Раздражение внутри него начало медленно закипать. Он прошёл в свою комнату. Тёмная, пахнущая пылью и несвежим бельём берлога встретила его мёртвой тишиной. Он пощёлкал выключателем на стене. Никакой реакции. Подошёл к компьютеру, нажал кнопку питания на системном блоке. Чёрный экран монитора равнодушно смотрел на него своим незрячим глазом. Реальность происходящего начала до него доходить холодной, неприятной волной. Это не шутка.
Он вернулся на кухню. Его лицо из капризно-просящего стало угрюмым и злым. Он больше не пытался казаться расслабленным. Он подошёл к столу и опёрся на него обеими руками, нависнув над матерью.
— Ты вообще понимаешь, что ты делаешь? Нормальные матери так не поступают. Они поддерживают своих детей, а не устраивают им диверсии.
На этот раз она остановилась. Медленно, очень медленно она положила нож на стол, вытерла руки о передник и подняла на него свой пустой, выцветший взгляд. Впервые за весь разговор она посмотрела ему прямо в глаза.

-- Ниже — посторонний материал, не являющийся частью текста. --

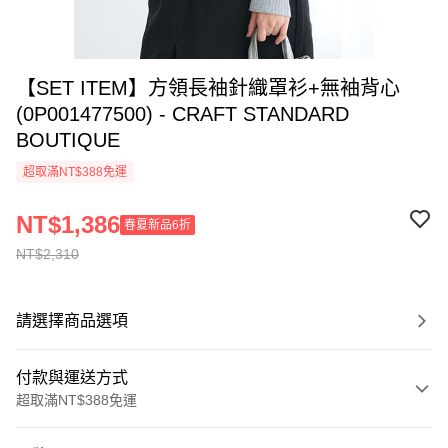
【SET ITEM】方領長袖針織罩衫+無袖背心
(0P001477500) - CRAFT STANDARD
BOUTIQUE
超取滿NT$388免運
NT$1,386
春夏新品6折
NT$2,310
請選擇商品選項
付款與運送方式
超取滿NT$388免運
付款方式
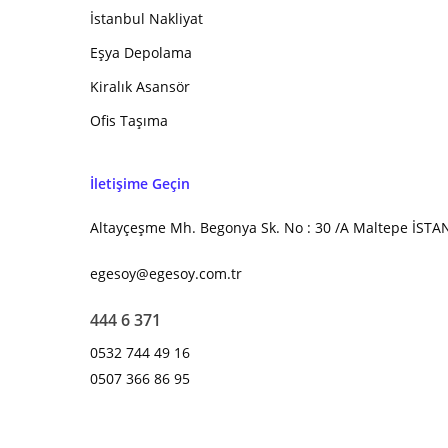
İstanbul Nakliyat
Eşya Depolama
Kiralık Asansör
Ofis Taşıma
İletişime Geçin
Altayçeşme Mh. Begonya Sk. No : 30 /A Maltepe İST
egesoy@egesoy.com.tr
444 6 371
0532 744 49 16
0507 366 86 95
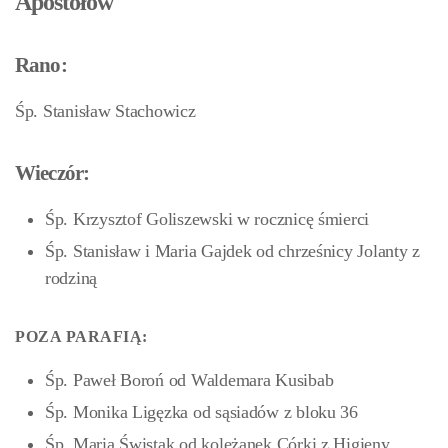
Apostołów
Rano:
Śp. Stanisław Stachowicz
Wieczór:
Śp. Krzysztof Goliszewski w rocznicę śmierci
Śp. Stanisław i Maria Gajdek od chrześnicy Jolanty z
rodziną
POZA PARAFIĄ:
Śp. Paweł Boroń od Waldemara Kusibab
Śp. Monika Ligęzka od sąsiadów z bloku 36
Śp. Maria Świstak od koleżanek Córki z Higieny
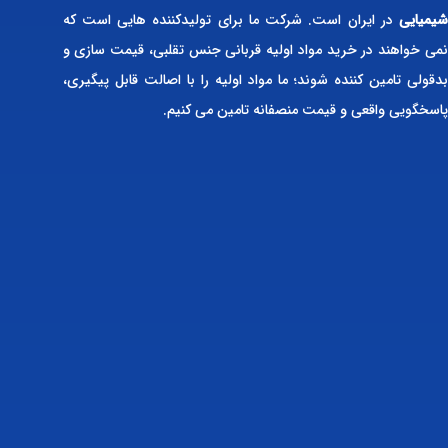
شیمیایی
در ایران است. شرکت ما برای تولیدکننده هایی است که
نمی خواهند در خرید مواد اولیه قربانی جنس تقلبی، قیمت سازی و
بدقولی تامین کننده شوند؛ ما مواد اولیه را با اصالت قابل پیگیری،
پاسخگویی واقعی و قیمت منصفانه تامین می کنیم.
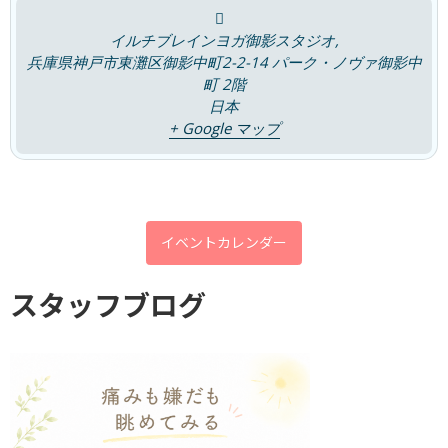
2026年6月11日
イルチブレインヨガ御影スタジオ,
兵庫県神戸市東灘区御影中町2-2-14 パーク・ノヴァ御影中
町 2階
カテゴリー
日本
+ Google マップ
チャレンジ
ブログ
キャンペーン
イベントカレンダー
体験談
口コミ
スタッフブログ
評判
アーカイブ
2026年8月
2026年7月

— Нормальные сыновья в тридцать лет не живут на пенсию матери, Виталя.
Она снова взяла в руки нож. Скрежет лезвия по картошке возобновился, отсчитывая минуты. У него оставалось сорок три.
Слова матери — «Нормальные сыновья в тридцать лет не живут на пенсию матери» — ударили его, как пощёчина. Не громко, но унизительно точно. Это была та самая правда, которую он годами заваливал грудами оправданий, прятал в глубинах своего сознания, но которая всё равно сочилась наружу, отравляя его существование. И то, что она произнесла её вслух, так просто и буднично, сорвало с него последнюю маску. Плотину его сдерживаемого раздражения прорвало.

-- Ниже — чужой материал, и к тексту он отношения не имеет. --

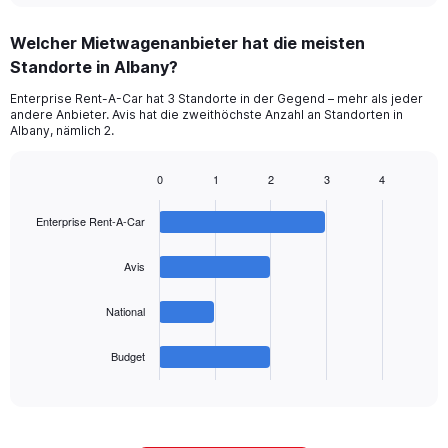
displaying
chart
categories.
Welcher Mietwagenanbieter hat die meisten
Range:
Standorte in Albany?
2
categories.
Enterprise Rent-A-Car hat 3 Standorte in der Gegend – mehr als jeder
The
andere Anbieter. Avis hat die zweithöchste Anzahl an Standorten in
chart
Albany, nämlich 2.
has
1
0
1
2
3
4
Y
Bar
Chart
axis
graphic.
chart
displaying
Enterprise Rent-A-Car
with
values.
4
Range:
bars.
Avis
0
to
The
National
60.
chart
has
1
Budget
X
End
of
axis
interactive
displaying
chart
categories.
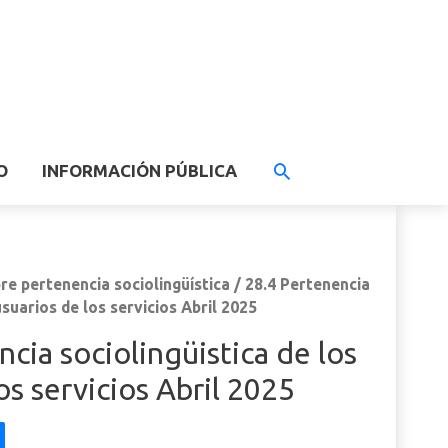
O
INFORMACIÓN PÚBLICA
re pertenencia sociolingüística
/ 28.4 Pertenencia
usuarios de los servicios Abril 2025
cia sociolingüistica de los
os servicios Abril 2025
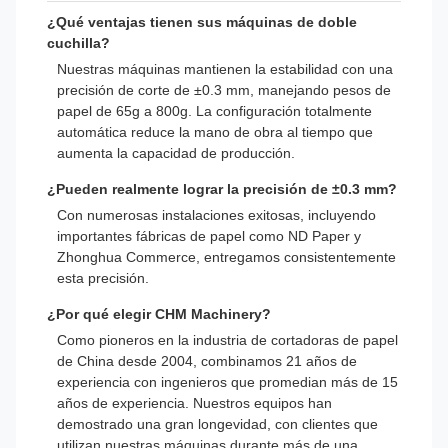
¿Qué ventajas tienen sus máquinas de doble
cuchilla?
Nuestras máquinas mantienen la estabilidad con una
precisión de corte de ±0.3 mm, manejando pesos de
papel de 65g a 800g. La configuración totalmente
automática reduce la mano de obra al tiempo que
aumenta la capacidad de producción.
¿Pueden realmente lograr la precisión de ±0.3 mm?
Con numerosas instalaciones exitosas, incluyendo
importantes fábricas de papel como ND Paper y
Zhonghua Commerce, entregamos consistentemente
esta precisión.
¿Por qué elegir CHM Machinery?
Como pioneros en la industria de cortadoras de papel
de China desde 2004, combinamos 21 años de
experiencia con ingenieros que promedian más de 15
años de experiencia. Nuestros equipos han
demostrado una gran longevidad, con clientes que
utilizan nuestras máquinas durante más de una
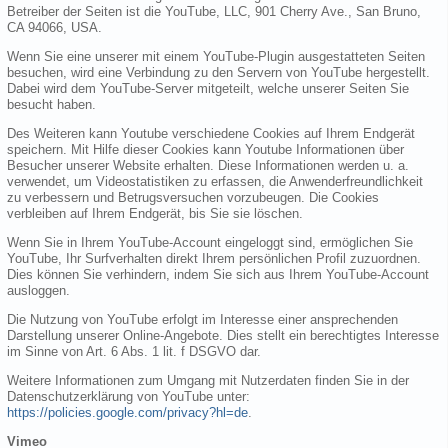
Betreiber der Seiten ist die YouTube, LLC, 901 Cherry Ave., San Bruno,
CA 94066, USA.
Wenn Sie eine unserer mit einem YouTube-Plugin ausgestatteten Seiten
besuchen, wird eine Verbindung zu den Servern von YouTube hergestellt.
Dabei wird dem YouTube-Server mitgeteilt, welche unserer Seiten Sie
besucht haben.
Des Weiteren kann Youtube verschiedene Cookies auf Ihrem Endgerät
speichern. Mit Hilfe dieser Cookies kann Youtube Informationen über
Besucher unserer Website erhalten. Diese Informationen werden u. a.
verwendet, um Videostatistiken zu erfassen, die Anwenderfreundlichkeit
zu verbessern und Betrugsversuchen vorzubeugen. Die Cookies
verbleiben auf Ihrem Endgerät, bis Sie sie löschen.
Wenn Sie in Ihrem YouTube-Account eingeloggt sind, ermöglichen Sie
YouTube, Ihr Surfverhalten direkt Ihrem persönlichen Profil zuzuordnen.
Dies können Sie verhindern, indem Sie sich aus Ihrem YouTube-Account
ausloggen.
Die Nutzung von YouTube erfolgt im Interesse einer ansprechenden
Darstellung unserer Online-Angebote. Dies stellt ein berechtigtes Interesse
im Sinne von Art. 6 Abs. 1 lit. f DSGVO dar.
Weitere Informationen zum Umgang mit Nutzerdaten finden Sie in der
Datenschutzerklärung von YouTube unter:
https://policies.google.com/privacy?hl=de
.
Vimeo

Продолжение в первом комментарии
— А ты дала мне шанс стать нормальным? — зашипел он, и в его голосе больше не было канючащих ноток, только ядовитая, концентрированная жёлчь. — Ты хоть раз поверила в меня? Я же тебе говорил, что стриминг — это перспективное направление, это работа будущего! Мне нужно было лишь немного вложений! Нормальный стартовый капитал на оборудование! А ты что? «Виталя, найди нормальную работу». Ты задушила во мне талант своей мещанской логикой!
Он начал ходить по кухне, от стены к стене, как зверь в тесной клетке. Его движения стали резкими, рваными. Он жестикулировал, выбрасывая руки вперёд, словно физически отталкивая её невидимые аргументы.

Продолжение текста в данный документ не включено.